- To-do item -
Scan the records for the string "RedLock算法"; copy each line where it occurs.

- Data to use -
• • • • •

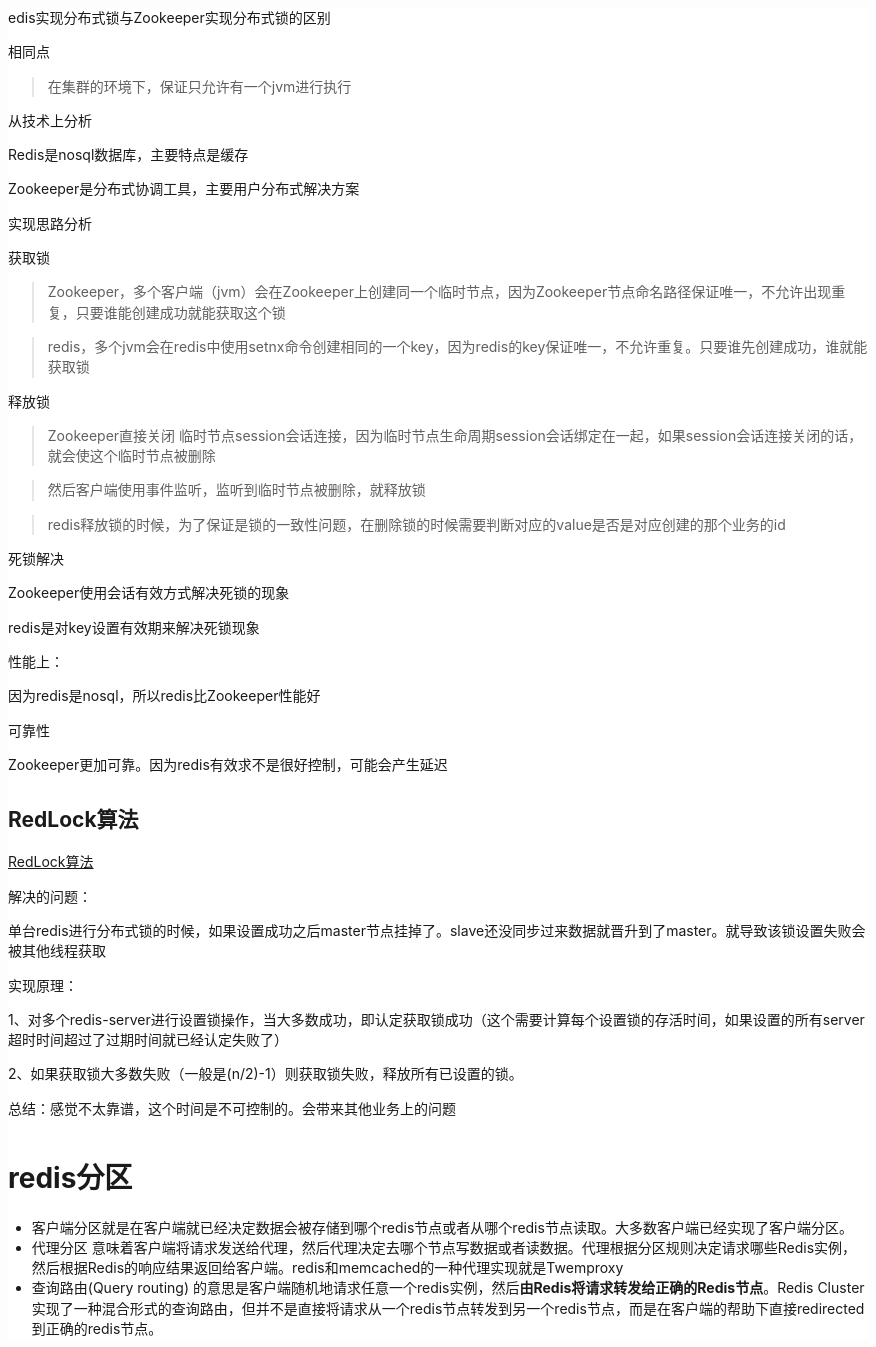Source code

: edis实现分布式锁与Zookeeper实现分布式锁的区别

相同点

>  在集群的环境下，保证只允许有一个jvm进行执行

从技术上分析

Redis是nosql数据库，主要特点是缓存

Zookeeper是分布式协调工具，主要用户分布式解决方案

实现思路分析

获取锁

> Zookeeper，多个客户端（jvm）会在Zookeeper上创建同一个临时节点，因为Zookeeper节点命名路径保证唯一，不允许出现重复，只要谁能创建成功就能获取这个锁

> redis，多个jvm会在redis中使用setnx命令创建相同的一个key，因为redis的key保证唯一，不允许重复。只要谁先创建成功，谁就能获取锁

释放锁

> Zookeeper直接关闭 临时节点session会话连接，因为临时节点生命周期session会话绑定在一起，如果session会话连接关闭的话，就会使这个临时节点被删除

> 然后客户端使用事件监听，监听到临时节点被删除，就释放锁

> redis释放锁的时候，为了保证是锁的一致性问题，在删除锁的时候需要判断对应的value是否是对应创建的那个业务的id

死锁解决

Zookeeper使用会话有效方式解决死锁的现象

redis是对key设置有效期来解决死锁现象

性能上：

因为redis是nosql，所以redis比Zookeeper性能好 

可靠性

 Zookeeper更加可靠。因为redis有效求不是很好控制，可能会产生延迟

## RedLock算法

[RedLock算法](https://www.bbsmax.com/A/qVdeWOmgJP/)

解决的问题：

单台redis进行分布式锁的时候，如果设置成功之后master节点挂掉了。slave还没同步过来数据就晋升到了master。就导致该锁设置失败会被其他线程获取

实现原理：

1、对多个redis-server进行设置锁操作，当大多数成功，即认定获取锁成功（这个需要计算每个设置锁的存活时间，如果设置的所有server超时时间超过了过期时间就已经认定失败了）

2、如果获取锁大多数失败（一般是(n/2)-1）则获取锁失败，释放所有已设置的锁。

总结：感觉不太靠谱，这个时间是不可控制的。会带来其他业务上的问题

# redis分区

- 客户端分区就是在客户端就已经决定数据会被存储到哪个redis节点或者从哪个redis节点读取。大多数客户端已经实现了客户端分区。
- 代理分区 意味着客户端将请求发送给代理，然后代理决定去哪个节点写数据或者读数据。代理根据分区规则决定请求哪些Redis实例，然后根据Redis的响应结果返回给客户端。redis和memcached的一种代理实现就是Twemproxy
- 查询路由(Query routing) 的意思是客户端随机地请求任意一个redis实例，然后**由Redis将请求转发给正确的Redis节点**。Redis Cluster实现了一种混合形式的查询路由，但并不是直接将请求从一个redis节点转发到另一个redis节点，而是在客户端的帮助下直接redirected到正确的redis节点。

• • • • •

- Result for this exercise -
## RedLock算法
[RedLock算法](https://www.bbsmax.com/A/qVdeWOmgJP/)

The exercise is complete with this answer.